[What this task involves]: Reproduce the records below, swapping each "chart" for "graph" and leaving everything else unchanged.

-------- Provided information

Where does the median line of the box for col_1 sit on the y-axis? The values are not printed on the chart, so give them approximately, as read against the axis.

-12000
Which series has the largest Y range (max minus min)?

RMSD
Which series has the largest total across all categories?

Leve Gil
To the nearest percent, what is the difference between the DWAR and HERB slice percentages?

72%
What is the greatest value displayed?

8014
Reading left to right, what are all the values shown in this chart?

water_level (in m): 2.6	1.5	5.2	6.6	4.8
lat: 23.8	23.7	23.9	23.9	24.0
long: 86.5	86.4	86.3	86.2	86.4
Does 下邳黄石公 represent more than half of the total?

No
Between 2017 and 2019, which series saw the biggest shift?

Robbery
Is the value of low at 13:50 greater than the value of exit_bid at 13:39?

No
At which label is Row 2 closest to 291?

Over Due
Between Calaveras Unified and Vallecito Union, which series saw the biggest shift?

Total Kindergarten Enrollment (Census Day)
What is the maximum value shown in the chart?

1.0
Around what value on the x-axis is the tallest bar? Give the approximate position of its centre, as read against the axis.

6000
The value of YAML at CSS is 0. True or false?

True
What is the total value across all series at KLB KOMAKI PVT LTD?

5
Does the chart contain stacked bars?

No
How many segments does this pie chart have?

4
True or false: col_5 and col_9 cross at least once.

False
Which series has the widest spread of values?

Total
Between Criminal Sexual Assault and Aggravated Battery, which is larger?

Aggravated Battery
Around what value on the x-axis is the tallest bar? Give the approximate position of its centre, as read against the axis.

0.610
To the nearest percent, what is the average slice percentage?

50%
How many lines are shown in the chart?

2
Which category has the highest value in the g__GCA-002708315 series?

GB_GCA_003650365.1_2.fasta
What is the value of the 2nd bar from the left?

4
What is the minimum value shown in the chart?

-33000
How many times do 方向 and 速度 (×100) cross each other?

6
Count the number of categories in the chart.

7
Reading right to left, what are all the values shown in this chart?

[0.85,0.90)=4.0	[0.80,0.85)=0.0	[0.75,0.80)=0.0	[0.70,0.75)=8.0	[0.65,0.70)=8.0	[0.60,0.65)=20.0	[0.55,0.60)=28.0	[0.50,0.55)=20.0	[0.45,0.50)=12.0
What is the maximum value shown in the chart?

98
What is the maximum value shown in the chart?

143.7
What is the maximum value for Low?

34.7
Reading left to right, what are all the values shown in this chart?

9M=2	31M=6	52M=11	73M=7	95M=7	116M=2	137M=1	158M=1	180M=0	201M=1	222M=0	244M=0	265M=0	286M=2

----------------

[Solution for this exercise]:
Where does the median line of the box for col_1 sit on the y-axis? The values are not printed on the graph, so give them approximately, as read against the axis.

-12000
Which series has the largest Y range (max minus min)?

RMSD
Which series has the largest total across all categories?

Leve Gil
To the nearest percent, what is the difference between the DWAR and HERB slice percentages?

72%
What is the greatest value displayed?

8014
Reading left to right, what are all the values shown in this graph?

water_level (in m): 2.6	1.5	5.2	6.6	4.8
lat: 23.8	23.7	23.9	23.9	24.0
long: 86.5	86.4	86.3	86.2	86.4
Does 下邳黄石公 represent more than half of the total?

No
Between 2017 and 2019, which series saw the biggest shift?

Robbery
Is the value of low at 13:50 greater than the value of exit_bid at 13:39?

No
At which label is Row 2 closest to 291?

Over Due
Between Calaveras Unified and Vallecito Union, which series saw the biggest shift?

Total Kindergarten Enrollment (Census Day)
What is the maximum value shown in the graph?

1.0
Around what value on the x-axis is the tallest bar? Give the approximate position of its centre, as read against the axis.

6000
The value of YAML at CSS is 0. True or false?

True
What is the total value across all series at KLB KOMAKI PVT LTD?

5
Does the graph contain stacked bars?

No
How many segments does this pie graph have?

4
True or false: col_5 and col_9 cross at least once.

False
Which series has the widest spread of values?

Total
Between Criminal Sexual Assault and Aggravated Battery, which is larger?

Aggravated Battery
Around what value on the x-axis is the tallest bar? Give the approximate position of its centre, as read against the axis.

0.610
To the nearest percent, what is the average slice percentage?

50%
How many lines are shown in the graph?

2
Which category has the highest value in the g__GCA-002708315 series?

GB_GCA_003650365.1_2.fasta
What is the value of the 2nd bar from the left?

4
What is the minimum value shown in the graph?

-33000
How many times do 方向 and 速度 (×100) cross each other?

6
Count the number of categories in the graph.

7
Reading right to left, what are all the values shown in this graph?

[0.85,0.90)=4.0	[0.80,0.85)=0.0	[0.75,0.80)=0.0	[0.70,0.75)=8.0	[0.65,0.70)=8.0	[0.60,0.65)=20.0	[0.55,0.60)=28.0	[0.50,0.55)=20.0	[0.45,0.50)=12.0
What is the maximum value shown in the graph?

98
What is the maximum value shown in the graph?

143.7
What is the maximum value for Low?

34.7
Reading left to right, what are all the values shown in this graph?

9M=2	31M=6	52M=11	73M=7	95M=7	116M=2	137M=1	158M=1	180M=0	201M=1	222M=0	244M=0	265M=0	286M=2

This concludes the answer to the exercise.